A scale-down is rejected, with no servers removed, whenever one of the controller requirements above isn’t met. Fix the underlying condition — the next scheduled run (or a manual retry) will proceed once it’s resolved.
SymptomLikely causeWhat to do
Scale-down never removes any serversA server tagged for the tenant is also tagged for another tenantMake servers exclusive to one tenant, or scope the schedule to a tenant that already has dedicated servers.
Scale-down never removes any serversA server is missing a pool assignment, or OFFLINE/REALTIME tags point to different poolsFix the server’s pool assignment so it matches the tenant’s tags, and align OFFLINE/REALTIME pool numbers.
Scale-down never removes any serverstargetReplicaGroups is greater than the tenant’s current replica-group (pool) countLower targetReplicaGroups to at most the current pool count.
Scale-down never removes any serversA table uses instancePartitionsMapMigrate the table to pool-based instance assignment before scheduling scale-down for its tenant.
Scale-down never removes any serversA table’s numReplicaGroups doesn’t match the current pool countUpdate the table’s replica-group config to match the tenant’s current pool count.
Scale-down never removes any serversA table or tenant rebalance is active, aborted, cancelled, or unscheduledLet the rebalance finish (or clear the stuck job), then wait for the next scheduled run or retry manually.
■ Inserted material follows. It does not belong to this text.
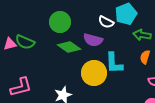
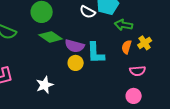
purple semicircle: (93, 40) -> (75, 46), moved
yellow circle: (94, 73) -> (76, 63), size x0.6

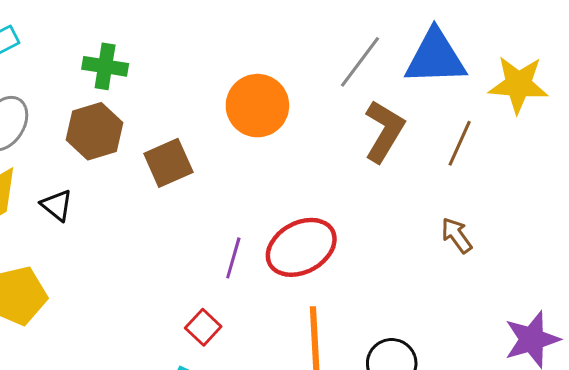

Scale-up doesn’t fully restore capacityThe matching scale-down removed a different set of servers than expectedCheck status.lastScalingOperation.serversAffected on the ScheduledServerScaling resource for both operations to confirm which servers were removed vs. restored.
A schedule didn’t run at allThe operator was down past missedExecutionWindow at the cron timeIncrease missedExecutionWindow if operator restarts routinely take longer than the current setting, or trigger the action manually.